◆ **Problem details**:
Reproduce the lines of the material from its very beginning through the line containing "Antti Elkki", including both of those lines.

[Stored data]
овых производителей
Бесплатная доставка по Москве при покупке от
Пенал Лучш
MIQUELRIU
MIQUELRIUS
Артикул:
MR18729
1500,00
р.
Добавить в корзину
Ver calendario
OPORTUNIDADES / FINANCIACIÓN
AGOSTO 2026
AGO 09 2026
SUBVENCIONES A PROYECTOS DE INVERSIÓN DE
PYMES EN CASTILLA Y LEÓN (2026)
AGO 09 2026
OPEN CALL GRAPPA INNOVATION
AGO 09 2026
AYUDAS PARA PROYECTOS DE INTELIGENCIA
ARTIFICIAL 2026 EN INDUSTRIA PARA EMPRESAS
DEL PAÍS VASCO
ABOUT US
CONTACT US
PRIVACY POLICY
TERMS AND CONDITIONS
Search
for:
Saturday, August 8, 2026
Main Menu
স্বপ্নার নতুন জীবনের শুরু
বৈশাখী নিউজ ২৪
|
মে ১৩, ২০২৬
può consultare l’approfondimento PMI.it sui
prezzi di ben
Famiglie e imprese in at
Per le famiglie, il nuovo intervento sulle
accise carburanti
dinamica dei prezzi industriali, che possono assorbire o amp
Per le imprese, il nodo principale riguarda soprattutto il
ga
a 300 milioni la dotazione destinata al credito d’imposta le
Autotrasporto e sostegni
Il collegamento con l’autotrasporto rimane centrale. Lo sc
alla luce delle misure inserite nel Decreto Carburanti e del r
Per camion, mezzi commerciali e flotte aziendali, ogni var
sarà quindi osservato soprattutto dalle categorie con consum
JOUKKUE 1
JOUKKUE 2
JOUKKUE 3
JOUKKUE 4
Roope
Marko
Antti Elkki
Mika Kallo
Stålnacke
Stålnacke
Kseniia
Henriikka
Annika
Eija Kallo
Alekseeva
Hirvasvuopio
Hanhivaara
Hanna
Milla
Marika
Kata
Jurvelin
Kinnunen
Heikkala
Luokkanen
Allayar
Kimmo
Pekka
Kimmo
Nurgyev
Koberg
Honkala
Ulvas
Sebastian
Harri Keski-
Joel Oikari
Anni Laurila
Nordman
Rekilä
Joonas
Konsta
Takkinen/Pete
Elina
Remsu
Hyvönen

◆ **Response to the task**:
овых производителей
Бесплатная доставка по Москве при покупке от
Пенал Лучш
MIQUELRIU
MIQUELRIUS
Артикул:
MR18729
1500,00
р.
Добавить в корзину
Ver calendario
OPORTUNIDADES / FINANCIACIÓN
AGOSTO 2026
AGO 09 2026
SUBVENCIONES A PROYECTOS DE INVERSIÓN DE
PYMES EN CASTILLA Y LEÓN (2026)
AGO 09 2026
OPEN CALL GRAPPA INNOVATION
AGO 09 2026
AYUDAS PARA PROYECTOS DE INTELIGENCIA
ARTIFICIAL 2026 EN INDUSTRIA PARA EMPRESAS
DEL PAÍS VASCO
ABOUT US
CONTACT US
PRIVACY POLICY
TERMS AND CONDITIONS
Search
for:
Saturday, August 8, 2026
Main Menu
স্বপ্নার নতুন জীবনের শুরু
বৈশাখী নিউজ ২৪
|
মে ১৩, ২০২৬
può consultare l’approfondimento PMI.it sui
prezzi di ben
Famiglie e imprese in at
Per le famiglie, il nuovo intervento sulle
accise carburanti
dinamica dei prezzi industriali, che possono assorbire o amp
Per le imprese, il nodo principale riguarda soprattutto il
ga
a 300 milioni la dotazione destinata al credito d’imposta le
Autotrasporto e sostegni
Il collegamento con l’autotrasporto rimane centrale. Lo sc
alla luce delle misure inserite nel Decreto Carburanti e del r
Per camion, mezzi commerciali e flotte aziendali, ogni var
sarà quindi osservato soprattutto dalle categorie con consum
JOUKKUE 1
JOUKKUE 2
JOUKKUE 3
JOUKKUE 4
Roope
Marko
Antti Elkki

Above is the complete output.